**GIVEN PASSAGE:**

------------

THE COURT: Thank you, Mr. Kane.
      Mr. Adams?

MR. ADAMS: Very briefly, Your Honor, I think it's appropriate for us to rest on the evidence I presented from the sources of the college professors, the two judges, the three probation supervisors, the Credit Union and the law college. I find myself in an unusual position presenting that kind of evidence in a bail hearing and having the government instead of the defendant relying on the testimony of a person who I will grant is not a perjurer but is only a charged co-conspirator.
      I think the court should carefully weigh all that testimony and also underscore the fact that the United States Attorney has said absolutely nothing in regard to all the other factors of much more paramount importance than the weight and circumstances of the offense.
      Thank you, Your Honor.

THE COURT: Mr. Adams, now, at this time Mrs. Williams is not employed and, since she resigned after she was arrested, I take it she doesn't have anything that she can go back to at this time?

MR. ADAMS: Thdt's correct, Your Honor. She would have to support herself through help from her parents and her children.

THE COURT: This indicates that she was the support of two other people; is that children or--

MR. ADAMS: I believe those are the children-- Are you referring to the financial affidavit, Your Honor? Is that correct?
      No, that doesn't refer to the children, Your Honor; that refers to Mr. Birges and his son.

THE COURT: That's all the questions I had. Thank you, Mr. Adams.
      We can either stop here or take about a three-minute or five-minute break. The next one would be Mr. Brown.

MR. PUZEY: Whatever Your Honor desires would be fine with me. Perhaps the reporter would like to have a rest.

THE COURT: That's why I need to stop. Can we return at 1:00? Is that too late?

MR. ATCHESON: Your Honor, I would prefer -- I don't know how lengthy Mr. Puzey is going to be -- I would prefer to have a short break and then go completely through the proceeding, because I have to be in District Court in Washoe County.

THE COURT: All right, Mr. Puzey?

MR. PUZEY: That's fine with me.

THE COURT: We'll take about a ten-minute break and come back and finish.

      (Whereupon a recess was taken.)

THE COURT: The next case is Willis Brown. Mr. Puzey is his attorney.

MR. PUZEY: Thank you, Your Honor.
      May it please the court, as we all know with regard to Mr. Brown, his bail is now set in the sum of a million dollars, which is an incredible amount of money considering what he has put down on his financial affidavit.
      He has a 1971 Matador automobile worth about $300, and he has some money with him in the Sparks City Jail, and that's what he has. And as Mr. Adams pointed out with regard to his argument for Mrs. Williams, we shouldn't tie Mr. Birges, Sr., and I'll use that name for purposes here, too closely with Mr. Brown.

------------

**MATERIAL PROVIDED:**
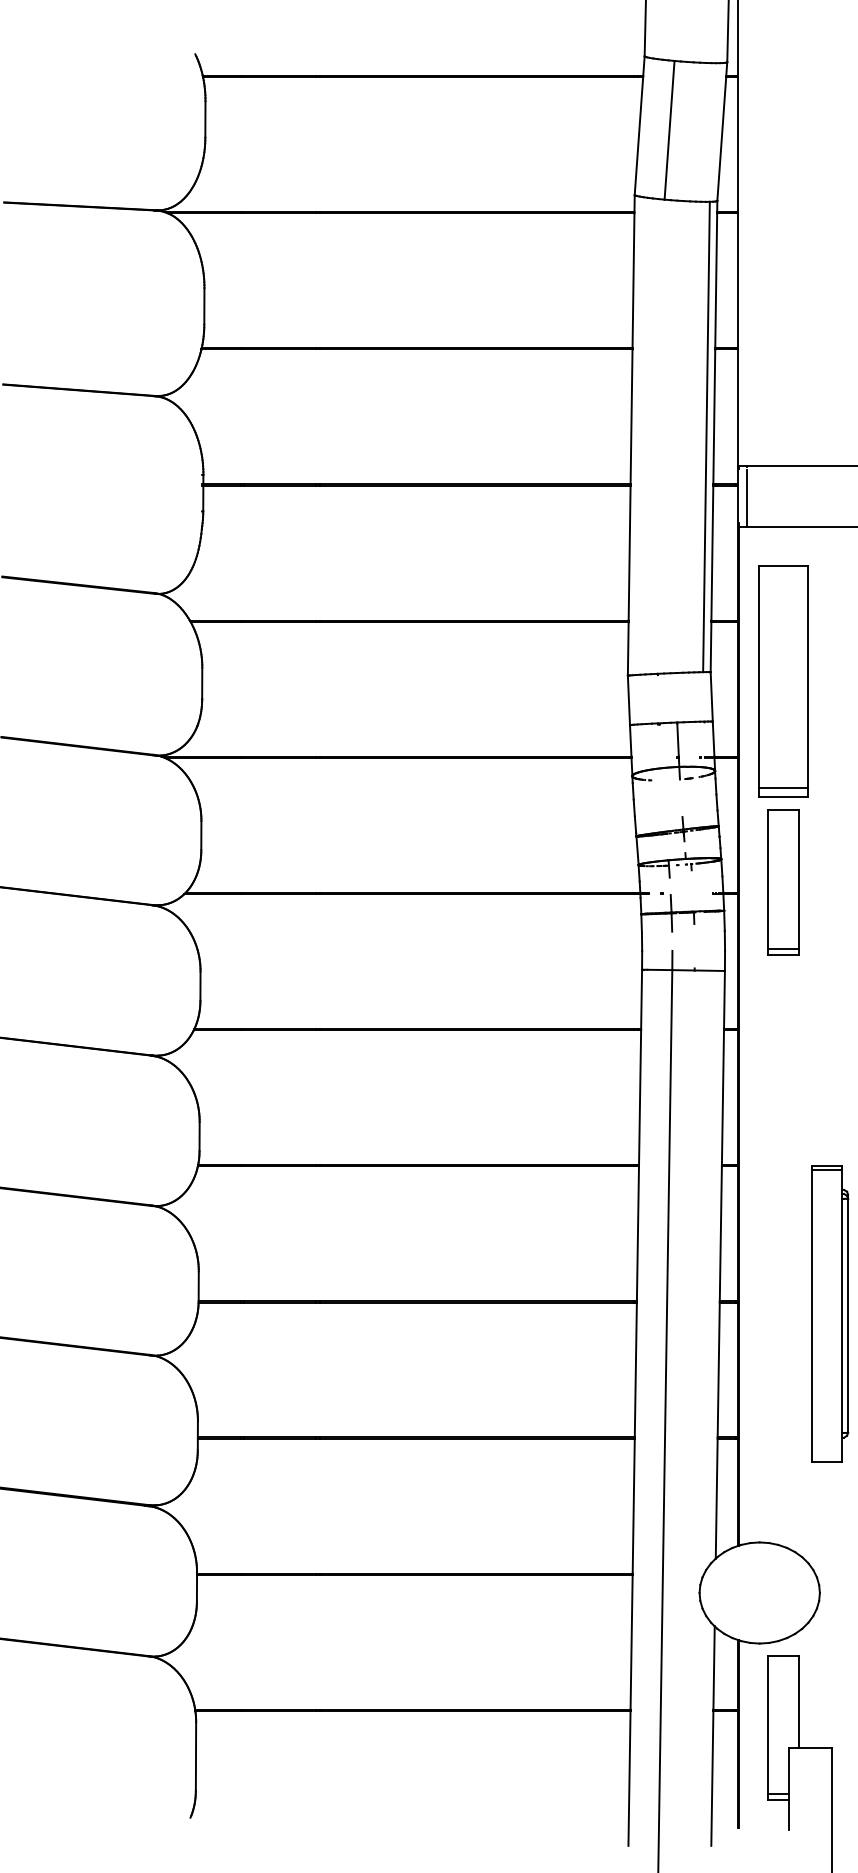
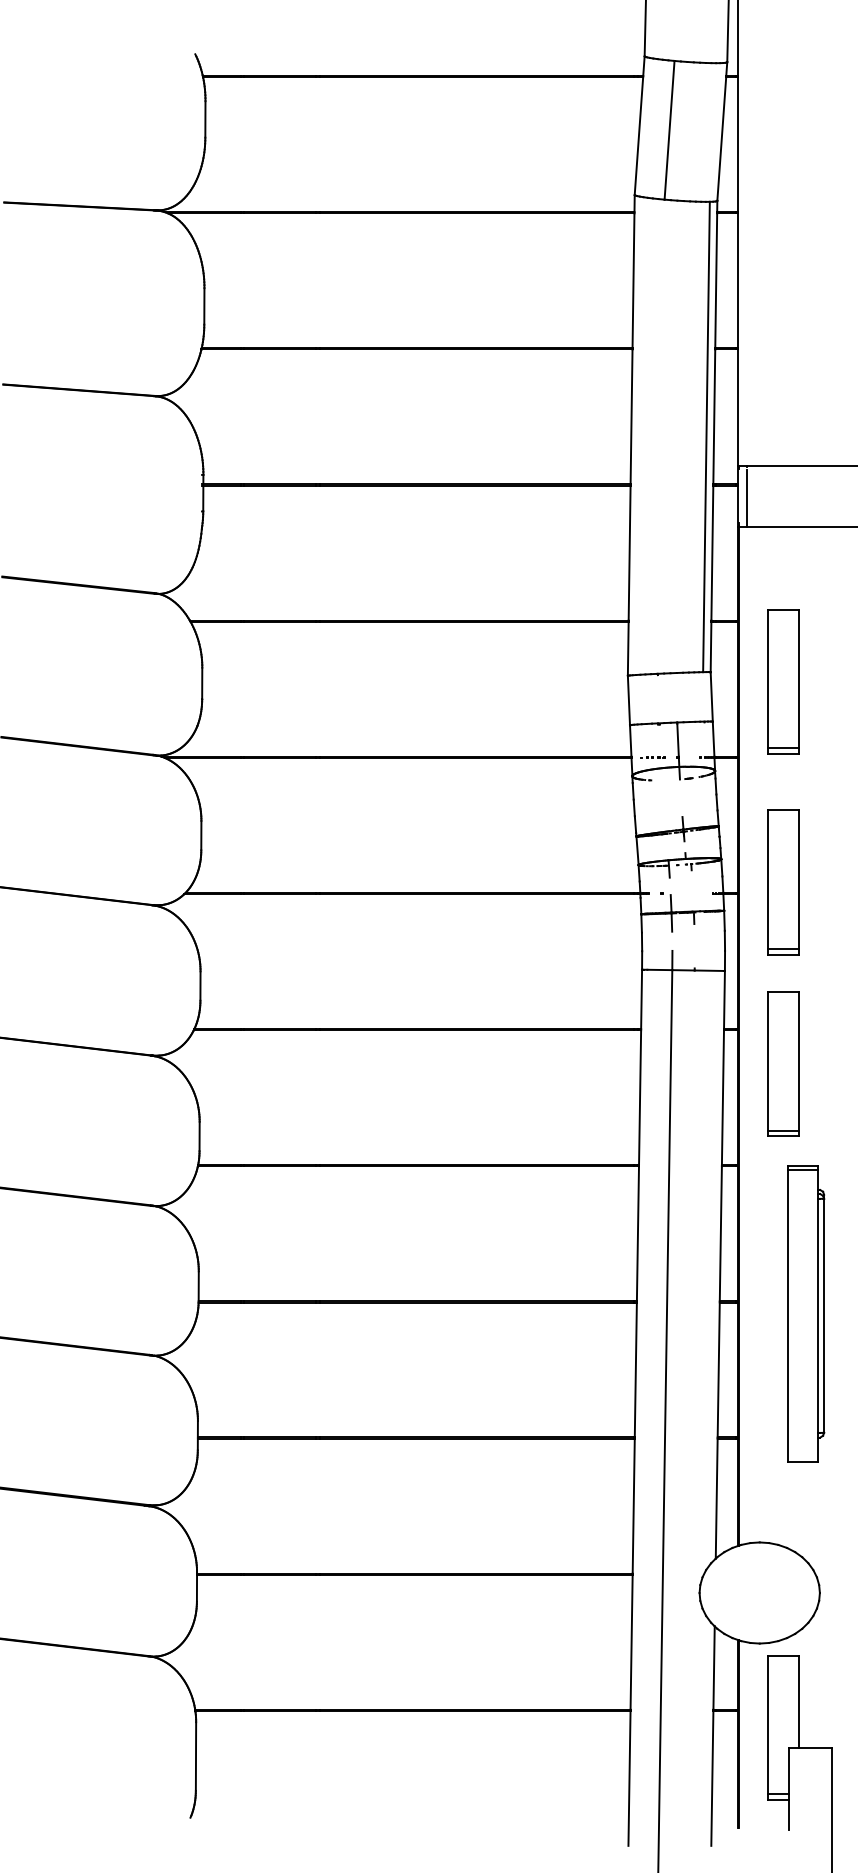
part at (783, 681) size: 51x233 px -> 33x146 px
part at (652, 757): none -> present
part at (783, 1063): none -> present
part at (830, 1313) position: (830, 1313) -> (806, 1313)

------------

**PROMPT:** In the bail hearing transcript, what automobile does Mr. Brown own, and about how much is it worth? Rely only on the bail hearing transcript, not the listing.

**RESPONSE TO THE EXERCISE:** A 1971 Matador worth about $300.